Podría ocurrir que, como ha apuntado María Peral, el Supremo aplique la 'doctrina Maza' y le devuelva la pelota, para que la propia Rodríguez-Medel ofrezca a Casado aclarar esos extremos, en una comparecencia voluntaria. Yo no le recomendaría al líder del PP dar ese paso, pues supondría entrar en la lógica perversa de la instructora y aceptar implícitamente que, si no hubiera hecho los trabajos, habría cometido dos delitos.
Si estuviera en su lugar, me adelantaría, en cambio, a los acontecimientos, entregando a la prensa los trabajos, sometiendo el ordenador a un peritaje independiente o aclarando por qué no puede hacer lo uno o lo otro.
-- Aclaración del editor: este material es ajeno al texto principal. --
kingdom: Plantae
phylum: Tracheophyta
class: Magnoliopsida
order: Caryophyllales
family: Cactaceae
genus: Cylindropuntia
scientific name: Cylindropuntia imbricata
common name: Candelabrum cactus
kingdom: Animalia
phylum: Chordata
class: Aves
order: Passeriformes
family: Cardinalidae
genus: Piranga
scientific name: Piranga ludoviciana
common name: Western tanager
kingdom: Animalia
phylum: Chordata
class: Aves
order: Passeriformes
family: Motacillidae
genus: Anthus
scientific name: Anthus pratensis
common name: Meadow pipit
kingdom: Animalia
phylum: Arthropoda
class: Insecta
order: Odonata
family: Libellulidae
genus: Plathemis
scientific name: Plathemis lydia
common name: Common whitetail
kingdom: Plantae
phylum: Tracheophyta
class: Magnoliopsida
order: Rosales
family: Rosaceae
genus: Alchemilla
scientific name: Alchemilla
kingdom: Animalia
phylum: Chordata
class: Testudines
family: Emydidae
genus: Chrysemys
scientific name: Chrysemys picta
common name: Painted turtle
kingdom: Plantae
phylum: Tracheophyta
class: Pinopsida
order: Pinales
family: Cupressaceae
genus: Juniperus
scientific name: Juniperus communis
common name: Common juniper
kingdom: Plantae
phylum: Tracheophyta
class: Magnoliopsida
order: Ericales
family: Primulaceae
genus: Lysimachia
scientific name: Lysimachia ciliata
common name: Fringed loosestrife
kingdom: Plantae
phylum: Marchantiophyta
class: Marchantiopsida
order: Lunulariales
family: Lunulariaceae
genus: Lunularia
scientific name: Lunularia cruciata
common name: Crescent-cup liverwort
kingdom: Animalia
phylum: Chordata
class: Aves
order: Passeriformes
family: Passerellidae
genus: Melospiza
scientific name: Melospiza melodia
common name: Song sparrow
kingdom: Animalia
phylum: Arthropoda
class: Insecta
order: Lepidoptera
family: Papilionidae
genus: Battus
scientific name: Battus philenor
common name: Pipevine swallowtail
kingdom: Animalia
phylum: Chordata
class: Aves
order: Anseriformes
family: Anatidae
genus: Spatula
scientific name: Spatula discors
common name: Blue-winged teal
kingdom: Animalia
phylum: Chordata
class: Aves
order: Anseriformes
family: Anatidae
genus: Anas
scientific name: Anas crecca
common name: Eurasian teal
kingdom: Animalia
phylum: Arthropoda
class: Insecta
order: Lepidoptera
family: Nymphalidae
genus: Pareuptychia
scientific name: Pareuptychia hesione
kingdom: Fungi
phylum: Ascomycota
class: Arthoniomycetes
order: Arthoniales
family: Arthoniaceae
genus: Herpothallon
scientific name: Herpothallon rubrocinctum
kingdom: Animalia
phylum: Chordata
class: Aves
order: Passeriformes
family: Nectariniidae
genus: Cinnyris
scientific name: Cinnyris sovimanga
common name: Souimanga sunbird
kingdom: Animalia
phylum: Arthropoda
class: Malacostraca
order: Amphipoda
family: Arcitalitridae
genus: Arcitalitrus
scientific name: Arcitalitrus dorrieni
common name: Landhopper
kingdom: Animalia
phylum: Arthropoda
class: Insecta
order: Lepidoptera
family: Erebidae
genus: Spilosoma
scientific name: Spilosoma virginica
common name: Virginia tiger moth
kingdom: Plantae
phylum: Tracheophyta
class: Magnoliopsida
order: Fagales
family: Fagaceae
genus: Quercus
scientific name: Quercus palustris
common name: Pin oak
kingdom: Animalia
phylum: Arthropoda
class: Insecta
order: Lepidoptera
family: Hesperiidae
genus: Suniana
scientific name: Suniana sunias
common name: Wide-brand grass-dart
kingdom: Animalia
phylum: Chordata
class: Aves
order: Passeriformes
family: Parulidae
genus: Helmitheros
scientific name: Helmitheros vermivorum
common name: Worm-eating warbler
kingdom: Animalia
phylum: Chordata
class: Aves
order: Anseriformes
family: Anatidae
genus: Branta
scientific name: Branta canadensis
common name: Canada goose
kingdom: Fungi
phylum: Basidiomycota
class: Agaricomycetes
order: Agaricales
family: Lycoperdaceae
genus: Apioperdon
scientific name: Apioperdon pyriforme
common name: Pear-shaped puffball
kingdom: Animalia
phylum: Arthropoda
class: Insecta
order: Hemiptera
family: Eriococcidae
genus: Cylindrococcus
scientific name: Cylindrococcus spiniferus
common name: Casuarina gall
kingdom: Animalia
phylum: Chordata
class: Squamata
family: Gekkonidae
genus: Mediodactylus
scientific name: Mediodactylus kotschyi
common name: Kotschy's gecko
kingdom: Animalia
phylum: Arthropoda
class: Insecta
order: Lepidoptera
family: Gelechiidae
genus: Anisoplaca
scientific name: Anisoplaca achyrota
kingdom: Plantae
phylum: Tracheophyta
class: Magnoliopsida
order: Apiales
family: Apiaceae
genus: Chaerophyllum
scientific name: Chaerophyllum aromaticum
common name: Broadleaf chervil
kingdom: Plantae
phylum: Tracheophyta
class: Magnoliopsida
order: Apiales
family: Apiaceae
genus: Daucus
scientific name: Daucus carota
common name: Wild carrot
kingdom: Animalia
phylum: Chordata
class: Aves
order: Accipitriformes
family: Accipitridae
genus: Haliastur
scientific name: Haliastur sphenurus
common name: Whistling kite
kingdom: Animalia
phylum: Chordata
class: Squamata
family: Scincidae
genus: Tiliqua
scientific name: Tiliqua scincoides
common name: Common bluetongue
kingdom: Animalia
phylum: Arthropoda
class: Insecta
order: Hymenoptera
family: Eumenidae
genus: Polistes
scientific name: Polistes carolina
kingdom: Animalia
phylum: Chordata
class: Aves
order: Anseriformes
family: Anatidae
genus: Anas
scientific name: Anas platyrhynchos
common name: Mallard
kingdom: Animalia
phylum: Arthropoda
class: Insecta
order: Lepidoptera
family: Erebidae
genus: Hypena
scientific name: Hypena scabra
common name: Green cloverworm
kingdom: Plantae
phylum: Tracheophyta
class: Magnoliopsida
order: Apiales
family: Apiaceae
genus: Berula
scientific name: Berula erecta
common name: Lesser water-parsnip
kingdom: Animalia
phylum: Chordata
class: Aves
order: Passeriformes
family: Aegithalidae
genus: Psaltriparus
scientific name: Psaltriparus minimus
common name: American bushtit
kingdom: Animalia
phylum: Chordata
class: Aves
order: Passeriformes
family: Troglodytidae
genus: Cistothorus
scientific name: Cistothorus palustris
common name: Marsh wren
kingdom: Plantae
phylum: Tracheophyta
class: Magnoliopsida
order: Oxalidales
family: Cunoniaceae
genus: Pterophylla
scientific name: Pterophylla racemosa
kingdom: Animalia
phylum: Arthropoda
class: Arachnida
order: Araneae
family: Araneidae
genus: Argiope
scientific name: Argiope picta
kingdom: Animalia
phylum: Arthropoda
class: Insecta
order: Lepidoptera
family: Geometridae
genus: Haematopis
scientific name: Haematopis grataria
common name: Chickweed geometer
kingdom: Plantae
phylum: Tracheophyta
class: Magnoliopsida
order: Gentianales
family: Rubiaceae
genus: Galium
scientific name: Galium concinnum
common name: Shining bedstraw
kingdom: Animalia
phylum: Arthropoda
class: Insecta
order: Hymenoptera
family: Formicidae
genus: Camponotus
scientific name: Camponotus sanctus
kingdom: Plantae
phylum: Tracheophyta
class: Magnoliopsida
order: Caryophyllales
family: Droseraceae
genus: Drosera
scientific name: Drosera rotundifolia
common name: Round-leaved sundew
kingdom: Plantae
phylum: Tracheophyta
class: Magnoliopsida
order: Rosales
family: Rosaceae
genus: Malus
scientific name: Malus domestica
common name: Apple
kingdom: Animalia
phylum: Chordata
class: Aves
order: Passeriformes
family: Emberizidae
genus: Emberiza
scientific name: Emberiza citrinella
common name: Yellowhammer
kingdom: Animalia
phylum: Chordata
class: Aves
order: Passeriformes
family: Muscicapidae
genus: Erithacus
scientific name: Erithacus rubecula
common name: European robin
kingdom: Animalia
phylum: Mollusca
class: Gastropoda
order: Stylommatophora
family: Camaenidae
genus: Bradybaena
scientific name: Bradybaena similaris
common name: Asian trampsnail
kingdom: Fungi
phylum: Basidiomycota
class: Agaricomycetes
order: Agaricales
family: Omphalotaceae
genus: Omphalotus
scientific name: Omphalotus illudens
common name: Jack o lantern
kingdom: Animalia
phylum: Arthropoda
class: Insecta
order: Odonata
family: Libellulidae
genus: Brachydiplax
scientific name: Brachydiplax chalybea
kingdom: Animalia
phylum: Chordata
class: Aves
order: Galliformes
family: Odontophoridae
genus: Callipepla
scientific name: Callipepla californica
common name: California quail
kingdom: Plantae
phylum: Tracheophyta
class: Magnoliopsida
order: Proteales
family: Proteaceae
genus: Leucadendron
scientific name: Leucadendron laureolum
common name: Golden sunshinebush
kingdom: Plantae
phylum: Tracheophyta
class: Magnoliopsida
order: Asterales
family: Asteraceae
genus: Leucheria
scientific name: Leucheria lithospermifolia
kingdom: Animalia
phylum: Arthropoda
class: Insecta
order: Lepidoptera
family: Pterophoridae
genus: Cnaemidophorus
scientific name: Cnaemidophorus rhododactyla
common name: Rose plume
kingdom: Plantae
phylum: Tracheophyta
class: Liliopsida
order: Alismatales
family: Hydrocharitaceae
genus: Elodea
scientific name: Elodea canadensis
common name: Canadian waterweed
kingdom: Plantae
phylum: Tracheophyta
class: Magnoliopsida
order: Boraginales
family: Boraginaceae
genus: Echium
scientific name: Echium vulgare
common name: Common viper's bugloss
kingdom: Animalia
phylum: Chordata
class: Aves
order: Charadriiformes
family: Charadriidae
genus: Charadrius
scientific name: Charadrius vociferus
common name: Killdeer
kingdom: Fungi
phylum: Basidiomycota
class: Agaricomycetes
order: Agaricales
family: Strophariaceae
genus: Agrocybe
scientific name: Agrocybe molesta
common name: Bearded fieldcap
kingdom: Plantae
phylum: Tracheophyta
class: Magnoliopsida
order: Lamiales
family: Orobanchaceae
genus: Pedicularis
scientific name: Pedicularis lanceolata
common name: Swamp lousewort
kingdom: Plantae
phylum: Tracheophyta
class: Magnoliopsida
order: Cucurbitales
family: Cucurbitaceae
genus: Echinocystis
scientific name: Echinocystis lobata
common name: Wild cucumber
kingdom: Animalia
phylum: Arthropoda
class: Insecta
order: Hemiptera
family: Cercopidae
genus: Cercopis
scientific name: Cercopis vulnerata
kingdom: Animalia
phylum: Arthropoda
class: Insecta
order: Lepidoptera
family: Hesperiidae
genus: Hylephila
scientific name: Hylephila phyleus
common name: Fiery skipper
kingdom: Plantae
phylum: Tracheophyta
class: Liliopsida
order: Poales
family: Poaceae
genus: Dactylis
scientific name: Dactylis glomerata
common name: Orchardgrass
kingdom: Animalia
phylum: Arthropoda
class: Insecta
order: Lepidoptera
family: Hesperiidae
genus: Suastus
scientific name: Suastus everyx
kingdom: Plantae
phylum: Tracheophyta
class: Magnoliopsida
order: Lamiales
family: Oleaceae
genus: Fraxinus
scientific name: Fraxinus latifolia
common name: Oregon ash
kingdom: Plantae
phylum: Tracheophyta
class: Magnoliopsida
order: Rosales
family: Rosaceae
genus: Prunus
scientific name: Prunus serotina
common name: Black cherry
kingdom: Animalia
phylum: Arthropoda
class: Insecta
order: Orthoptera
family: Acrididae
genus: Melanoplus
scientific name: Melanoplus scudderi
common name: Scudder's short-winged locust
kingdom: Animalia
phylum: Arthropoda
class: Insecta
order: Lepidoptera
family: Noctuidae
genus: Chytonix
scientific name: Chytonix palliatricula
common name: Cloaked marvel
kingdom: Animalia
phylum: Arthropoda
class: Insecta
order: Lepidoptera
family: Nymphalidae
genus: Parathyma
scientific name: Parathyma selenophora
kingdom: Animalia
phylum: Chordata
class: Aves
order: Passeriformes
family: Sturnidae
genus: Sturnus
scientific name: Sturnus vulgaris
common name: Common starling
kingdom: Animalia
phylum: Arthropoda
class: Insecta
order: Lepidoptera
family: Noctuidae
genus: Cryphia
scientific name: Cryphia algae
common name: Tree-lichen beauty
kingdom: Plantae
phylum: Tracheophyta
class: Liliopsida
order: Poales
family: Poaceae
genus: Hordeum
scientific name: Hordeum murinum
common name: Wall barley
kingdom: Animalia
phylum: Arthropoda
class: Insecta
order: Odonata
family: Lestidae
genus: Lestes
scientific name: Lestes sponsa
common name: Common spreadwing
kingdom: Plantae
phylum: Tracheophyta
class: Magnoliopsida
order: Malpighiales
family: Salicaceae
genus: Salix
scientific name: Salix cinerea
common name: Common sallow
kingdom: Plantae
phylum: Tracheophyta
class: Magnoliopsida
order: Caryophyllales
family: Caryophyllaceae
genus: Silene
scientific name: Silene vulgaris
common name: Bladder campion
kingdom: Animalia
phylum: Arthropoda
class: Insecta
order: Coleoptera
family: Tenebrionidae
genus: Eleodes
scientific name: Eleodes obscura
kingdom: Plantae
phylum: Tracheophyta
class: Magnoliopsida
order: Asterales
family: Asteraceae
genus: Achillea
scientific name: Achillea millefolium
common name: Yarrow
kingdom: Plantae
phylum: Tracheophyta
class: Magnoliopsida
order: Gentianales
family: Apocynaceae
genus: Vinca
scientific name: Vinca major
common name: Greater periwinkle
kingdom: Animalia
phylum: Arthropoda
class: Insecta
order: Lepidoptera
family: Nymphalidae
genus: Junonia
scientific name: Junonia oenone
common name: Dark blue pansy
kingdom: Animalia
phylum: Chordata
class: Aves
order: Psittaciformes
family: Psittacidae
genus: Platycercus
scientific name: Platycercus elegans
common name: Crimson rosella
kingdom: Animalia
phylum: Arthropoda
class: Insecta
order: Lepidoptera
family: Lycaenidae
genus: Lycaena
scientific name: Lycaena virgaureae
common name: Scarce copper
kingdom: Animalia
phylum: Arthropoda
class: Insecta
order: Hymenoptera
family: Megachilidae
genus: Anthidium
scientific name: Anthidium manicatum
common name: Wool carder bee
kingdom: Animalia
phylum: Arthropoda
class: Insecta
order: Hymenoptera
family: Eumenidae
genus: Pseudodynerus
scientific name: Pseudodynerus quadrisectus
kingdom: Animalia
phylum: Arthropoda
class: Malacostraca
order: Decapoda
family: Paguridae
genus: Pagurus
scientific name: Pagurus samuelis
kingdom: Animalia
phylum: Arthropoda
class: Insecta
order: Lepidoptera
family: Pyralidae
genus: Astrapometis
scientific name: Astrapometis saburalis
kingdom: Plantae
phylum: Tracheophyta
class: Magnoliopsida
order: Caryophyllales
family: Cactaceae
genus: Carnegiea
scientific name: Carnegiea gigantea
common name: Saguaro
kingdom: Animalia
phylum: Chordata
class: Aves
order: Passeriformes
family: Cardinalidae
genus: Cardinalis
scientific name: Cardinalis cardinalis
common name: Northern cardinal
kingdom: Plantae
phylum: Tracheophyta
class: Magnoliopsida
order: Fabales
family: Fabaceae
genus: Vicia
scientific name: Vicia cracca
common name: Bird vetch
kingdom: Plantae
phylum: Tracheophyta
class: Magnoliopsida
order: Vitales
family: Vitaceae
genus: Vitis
No con el objetivo de demostrar que no cometió ningún delito en 2008 –lo que para mí está fuera de duda-, sino para demostrar que ha dicho la verdad en 2018.
Lo mismo que viene a cuento recordar respecto a la mujer de César –y por eso creo que Begoña Gómez debería renunciar al trabajo del Instituto de Empresa-, es plenamente extensible al aspirante a suceder a César: además de ser honrado, debe parecerlo. Y eso es lo que convierte el aparente problema de Pablo Casado en una subyacente oportunidad. Su mejor sobresaliente sería aprovecharla.